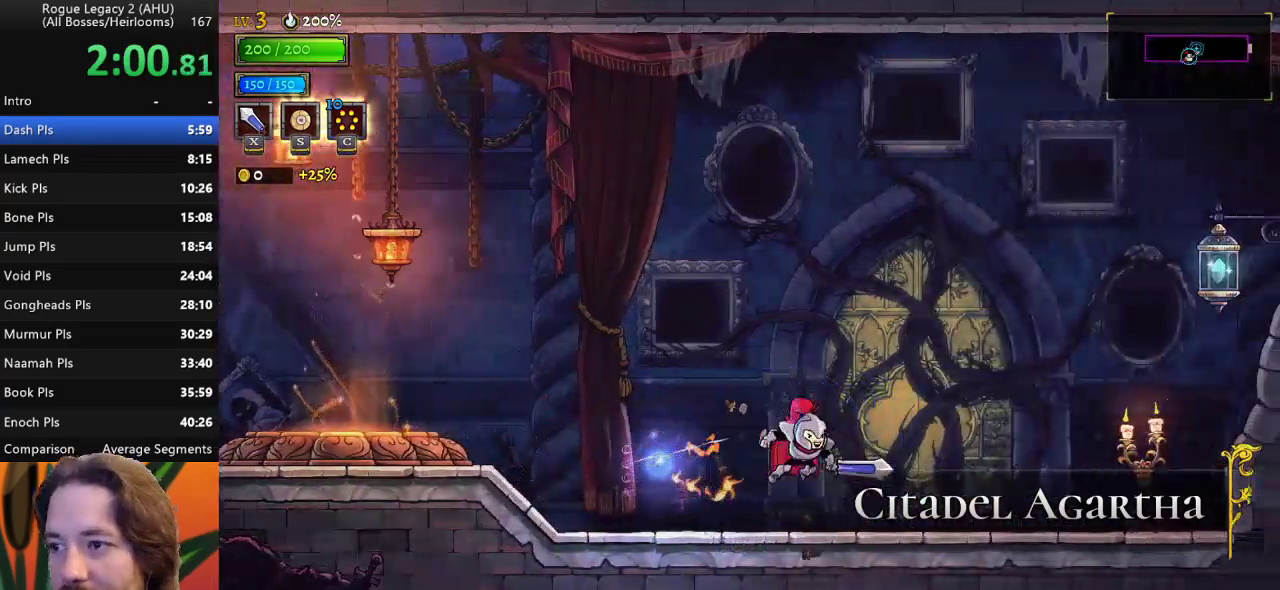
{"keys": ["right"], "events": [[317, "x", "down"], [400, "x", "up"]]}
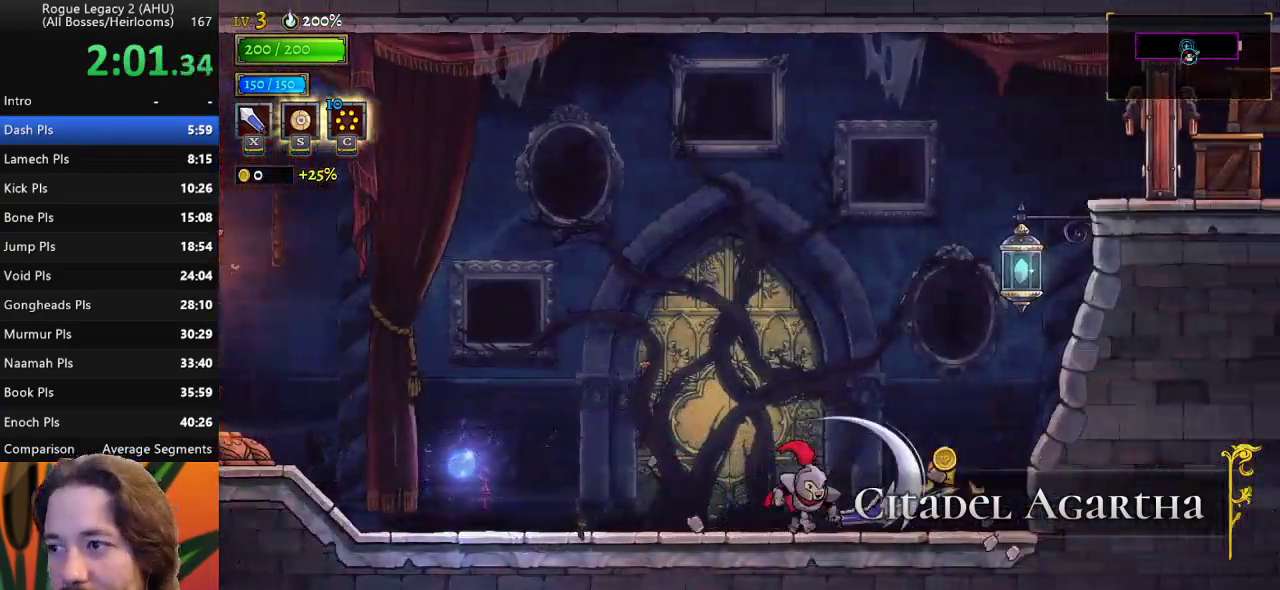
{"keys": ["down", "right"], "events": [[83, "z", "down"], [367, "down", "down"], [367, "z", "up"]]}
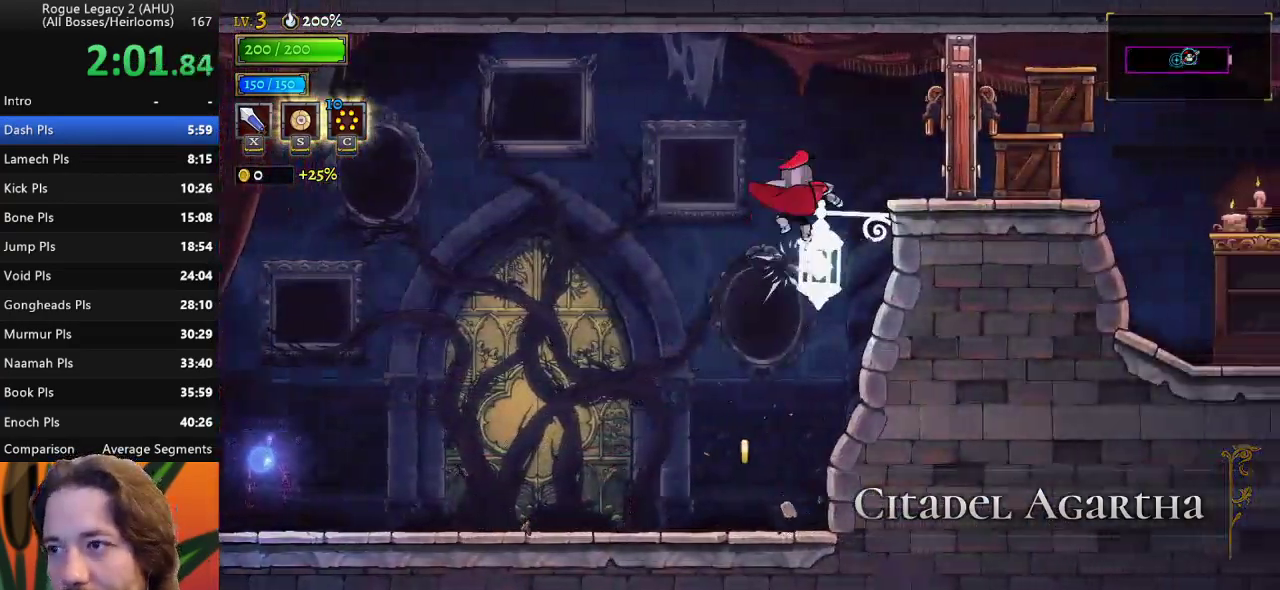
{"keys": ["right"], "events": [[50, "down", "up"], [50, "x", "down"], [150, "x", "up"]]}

● ● ● ● ● ● ●

Copy out all the data above exactly, minus the images.

# Result of this exercise
{"keys": ["right"], "events": [[317, "x", "down"], [400, "x", "up"]]}
{"keys": ["down", "right"], "events": [[83, "z", "down"], [367, "down", "down"], [367, "z", "up"]]}
{"keys": ["right"], "events": [[50, "down", "up"], [50, "x", "down"], [150, "x", "up"]]}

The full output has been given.